If you do string comparisons with incompatible collations, those comparisons cannot use an index on the string column. I've seen this happen when doing a JOIN on a string column, and the tables joined had different collations (naturally if they also have different character sets, they are also different collations).

But you said your joins are on integer columns, not string columns.
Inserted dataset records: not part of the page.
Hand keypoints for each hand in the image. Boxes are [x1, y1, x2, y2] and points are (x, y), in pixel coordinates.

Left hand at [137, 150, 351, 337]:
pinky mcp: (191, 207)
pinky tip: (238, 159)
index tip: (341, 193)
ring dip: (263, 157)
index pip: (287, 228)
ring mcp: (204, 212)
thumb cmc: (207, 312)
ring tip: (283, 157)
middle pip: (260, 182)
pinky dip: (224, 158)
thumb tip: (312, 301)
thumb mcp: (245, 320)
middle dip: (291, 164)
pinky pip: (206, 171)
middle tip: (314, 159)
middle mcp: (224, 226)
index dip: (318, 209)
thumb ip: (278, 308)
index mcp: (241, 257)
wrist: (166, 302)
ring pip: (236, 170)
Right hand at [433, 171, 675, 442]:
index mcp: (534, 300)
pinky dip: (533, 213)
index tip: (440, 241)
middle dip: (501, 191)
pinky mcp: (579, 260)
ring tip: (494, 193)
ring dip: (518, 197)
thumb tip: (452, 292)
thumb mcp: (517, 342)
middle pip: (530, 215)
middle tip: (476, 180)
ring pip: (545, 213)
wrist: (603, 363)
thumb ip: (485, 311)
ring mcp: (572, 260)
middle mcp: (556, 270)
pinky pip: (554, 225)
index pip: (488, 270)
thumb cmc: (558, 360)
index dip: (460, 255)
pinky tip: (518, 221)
So joins shouldn't be a problem in your case.

You can also have performance problems when doing lookups against string columns if your table character set doesn't match your session character set.

Example: My table is defined with utf8mb4, but I set my session to utf8, so string literals will be utf8. Seems like a harmless change, right?

mysql> set names utf8;

mysql> explain select * from mytable where text = 'abc123';
+----+-------------+---------+------------+------+---------------+------+---------+-------+------+----------+-------+
| id | select_type | table   | partitions | type | possible_keys | key  | key_len | ref   | rows | filtered | Extra |
+----+-------------+---------+------------+------+---------------+------+---------+-------+------+----------+-------+
|  1 | SIMPLE      | mytable | NULL       | ref  | text          | text | 83      | const |    1 |   100.00 | NULL  |
+----+-------------+---------+------------+------+---------------+------+---------+-------+------+----------+-------+

I guess the utf8 string 'abc123' has a clear way to be promoted to utf8mb4 to match the column it compares to.
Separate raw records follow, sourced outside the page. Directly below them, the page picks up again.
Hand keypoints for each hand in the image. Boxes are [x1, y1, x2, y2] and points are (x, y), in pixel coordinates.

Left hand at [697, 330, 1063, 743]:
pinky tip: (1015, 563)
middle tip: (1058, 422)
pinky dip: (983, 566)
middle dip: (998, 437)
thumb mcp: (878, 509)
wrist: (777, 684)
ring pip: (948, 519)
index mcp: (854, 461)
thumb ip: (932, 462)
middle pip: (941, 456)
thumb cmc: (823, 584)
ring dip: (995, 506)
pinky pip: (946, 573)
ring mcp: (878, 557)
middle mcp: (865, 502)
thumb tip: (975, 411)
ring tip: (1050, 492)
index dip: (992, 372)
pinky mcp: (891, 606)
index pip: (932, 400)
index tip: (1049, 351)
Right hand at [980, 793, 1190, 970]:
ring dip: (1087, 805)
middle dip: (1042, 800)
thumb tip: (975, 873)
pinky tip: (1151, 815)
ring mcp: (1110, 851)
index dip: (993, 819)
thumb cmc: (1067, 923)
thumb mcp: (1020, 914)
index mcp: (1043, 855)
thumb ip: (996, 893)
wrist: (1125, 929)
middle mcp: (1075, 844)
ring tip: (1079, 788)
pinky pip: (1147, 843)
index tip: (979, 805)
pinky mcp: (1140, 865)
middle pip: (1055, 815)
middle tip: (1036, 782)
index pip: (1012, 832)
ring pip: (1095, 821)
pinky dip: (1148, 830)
But if I force a specific collation that is not supported by utf8mb4, I see it has to do a table-scan and compare to rows one by one, instead of an indexed lookup:

mysql> explain select * from mytable where text = 'abc123' collate utf8_general_ci;
+----+-------------+---------+------------+------+---------------+------+---------+------+------+----------+-------------+
| id | select_type | table   | partitions | type | possible_keys | key  | key_len | ref  | rows | filtered | Extra       |
+----+-------------+---------+------------+------+---------------+------+---------+------+------+----------+-------------+
|  1 | SIMPLE      | mytable | NULL       | ALL  | NULL          | NULL | NULL    | NULL |   10 |   100.00 | Using where |
+----+-------------+---------+------------+------+---------------+------+---------+------+------+----------+-------------+

There's a difference between implicit collations and explicit collations. Suppose I set my session to use something that doesn't have a clear path to utf8mb4:

mysql> set names latin1;

mysql> explain select * from mytable where text = 'abc123';
+----+-------------+---------+------------+------+---------------+------+---------+-------+------+----------+-------+
| id | select_type | table   | partitions | type | possible_keys | key  | key_len | ref   | rows | filtered | Extra |
+----+-------------+---------+------------+------+---------------+------+---------+-------+------+----------+-------+
|  1 | SIMPLE      | mytable | NULL       | ref  | text          | text | 83      | const |    1 |   100.00 | NULL  |
+----+-------------+---------+------------+------+---------------+------+---------+-------+------+----------+-------+

So far so good, but if I am explicit about the collation:

mysql> explain select * from mytable where text = 'abc123' collate latin1_general_ci;
ERROR 1267 (HY000): Illegal mix of collations (utf8mb4_general_ci,IMPLICIT) and (latin1_general_ci,EXPLICIT) for operation '='

The bottom line is that you should use the same character set and collation to make your life easier. Use it for all tables and for the session too.

In these modern times, it's hard to think of a reason to use anything other than utf8mb4.

P.S. Space shouldn't be a problem. UTF-8 character sets allow multibyte characters, but they don't expand the size of characters that fit in a single byte. UTF-8 is a variable-width character encoding. So characters in the ASCII range (0-127) are stored in one byte anyway. Read UTF-8 on wikipedia for details, it has a nice explanation.